Qu’on ne s’y trompe pas : de toute manière, les populations ont toujours su opposer à la philosophie de l’encadrement et à son volontarisme leurs propres stratégies de contournements. Celles-là, par exemple, sont lisibles dans le dynamisme, ou à tout le moins, dans la créativité dont sait preuve ce que l’on désigne sous le nom de secteur informel et à qui il faudra donner l’appellation positive d’économie populaire.

Le philosophe ivoirien a raison, dans une certaine mesure, de lire, dans ce choc déstabilisateur, le processus du sous-développement.

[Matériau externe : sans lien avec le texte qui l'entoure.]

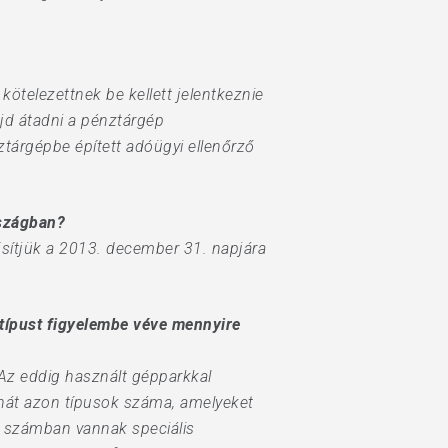
telezettnek be kellett jelentkeznie
ajd átadni a pénztárgép
ztárgépbe épített adóügyi ellenőrző
rszágban?
sítjük a 2013. december 31. napjára
 típust figyelembe véve mennyire
 Az eddig használt gépparkkal
ehát azon típusok száma, amelyeket
gy számban vannak speciális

Ainsi qu’il le dit :

Le processus du sous-développement résultant de ce choc est vécu concrètement par les populations concernées comme une crise globale : crise socio-économique (exploitation brutale, chômage permanent, exode accéléré et douloureux), mais aussi crise socio-culturelle et de civilisation traduisant une impréparation sociohistorique et une inadaptation des cultures et des comportements humains aux formes de vie imposées par les technologies étrangères.

(Diakité, 1985, p. 105)
  • Les sources historiques, les références d’informations orales et les notes explicatives sont numérotées en série continue et présentées en bas de page.
  • Les divers éléments d’une référence bibliographique sont présentés comme il suit : NOM et Prénom (s) de l’auteur, Année de publication, Zone titre, Lieu de publication, Zone Editeur, les pages (pp.) des articles pour une revue.
  • Dans la zone titre, le titre d’un article est présenté en romain et entre guillemets, celui d’un ouvrage, d’un mémoire ou d’une thèse, d’un rapport, d’une revue ou d’un journal est présenté en italique. Dans la zone Editeur, on indique la Maison d’édition (pour un ouvrage), le Nom et le numéro/volume de la revue (pour un article). Au cas où un ouvrage est une traduction et/ou une réédition, il faut préciser après le titre le nom du traducteur et/ou l’édition (ex : 2nde Éd.).
  • Les références bibliographiques sont présentées par ordre alphabétique des noms d’auteur.

Références bibliographiques (à titre indicatif)
AMIN Samir. 1996. Les Défis de la mondialisation, Paris, L’Harmattan.
AUDARD Catherine. 2009. Qu’est-ce que le libéralisme ? Ethique, politique, société, Paris, Gallimard.
ASSANVO Amoikon Dyhie. 2010. La syntaxe de l’agni indénié. Thèse unique, Université Félix Houphouët-Boigny, Abidjan (Côte d’Ivoire), 368p.

BOHAS Georges. 1991. « Le PCO, la composition des racines et les conventions d’association. » Bulletin D’études Orientales, vol. 43, pp.119–137. JSTOR, en [ligne] consulté le 03 mai 2019. URL : www.jstor.org/stable/41608972
DIAGNE Souleymane Bachir. 2003. « Islam et philosophie. Leçons d’une rencontre », Diogène, 2002, pp.145-151.
DIAKITE Sidiki. 1985. Violence technologique et développement. La question africaine du développement, Paris, L’Harmattan.